We hope our response addresses your concerns and would be happy to discuss any follow-up questions you may have.
Thank you again for your time and effort!
I have no more questions. Thanks for the response. I maintain my score.
Dear Reviewers,
Please go through the author rebuttal and clarifications and let the authors know if you have any remaining concerns, so that they are able to respond timely. If the response is satisfactory, mention that too.
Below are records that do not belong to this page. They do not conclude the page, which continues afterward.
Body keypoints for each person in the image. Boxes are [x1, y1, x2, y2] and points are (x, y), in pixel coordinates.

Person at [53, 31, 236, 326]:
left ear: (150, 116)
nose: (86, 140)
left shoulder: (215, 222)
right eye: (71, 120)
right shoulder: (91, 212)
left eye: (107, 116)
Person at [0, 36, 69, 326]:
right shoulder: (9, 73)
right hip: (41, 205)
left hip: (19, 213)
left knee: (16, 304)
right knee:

Also, please complete the Mandatory Acknowledgement only after the discussion.
Thanks, AC
Dear AC and reviewers,
We would like to express our sincere gratitude to the reviewers for their valuable feedback and insightful discussions. We are also very grateful to the Area Chair for organizing the review and discussion phase. During the discussion, we have addressed all the questions raised by the reviewers, and the corresponding revisions will be incorporated into the final version of our manuscript. We find that all reviewers have confirmed that they have no further questions or concerns and have a clear understanding of our contributions.
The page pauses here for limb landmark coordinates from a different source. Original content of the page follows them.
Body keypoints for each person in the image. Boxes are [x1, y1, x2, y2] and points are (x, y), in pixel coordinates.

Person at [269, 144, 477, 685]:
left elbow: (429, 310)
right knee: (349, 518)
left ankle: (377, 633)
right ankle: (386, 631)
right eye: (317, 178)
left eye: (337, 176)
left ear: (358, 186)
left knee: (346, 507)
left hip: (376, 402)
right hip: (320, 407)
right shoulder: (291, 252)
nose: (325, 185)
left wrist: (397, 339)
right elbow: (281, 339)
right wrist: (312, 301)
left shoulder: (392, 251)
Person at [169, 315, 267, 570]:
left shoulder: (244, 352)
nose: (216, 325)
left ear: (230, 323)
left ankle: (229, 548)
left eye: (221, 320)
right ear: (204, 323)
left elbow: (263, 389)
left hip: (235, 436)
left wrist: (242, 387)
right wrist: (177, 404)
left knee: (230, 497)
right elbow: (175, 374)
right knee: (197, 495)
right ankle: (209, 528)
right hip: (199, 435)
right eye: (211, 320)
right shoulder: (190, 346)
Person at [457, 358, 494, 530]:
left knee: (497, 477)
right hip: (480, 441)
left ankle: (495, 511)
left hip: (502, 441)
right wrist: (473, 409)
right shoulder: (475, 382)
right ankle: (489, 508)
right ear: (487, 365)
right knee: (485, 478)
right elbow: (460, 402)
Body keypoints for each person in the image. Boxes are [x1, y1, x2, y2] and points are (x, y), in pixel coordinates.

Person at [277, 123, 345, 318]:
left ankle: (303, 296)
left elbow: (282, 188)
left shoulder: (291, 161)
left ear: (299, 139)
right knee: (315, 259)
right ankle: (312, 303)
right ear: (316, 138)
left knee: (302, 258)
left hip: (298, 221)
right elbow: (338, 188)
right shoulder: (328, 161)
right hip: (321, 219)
Thank you again for your time and guidance throughout this process.
Sincerely
This paper presents DOTA, where a vision-language foundation model (e.g., CLIP) is adapted to address distribution shifts during test time by continuously estimating the underlying test data distribution. The reviewers appreciated the motivation of the approach, its performance and extensive evaluation. All the concerns have been satisfactorily addressed in the author response. So the recommendation is to accept the paper.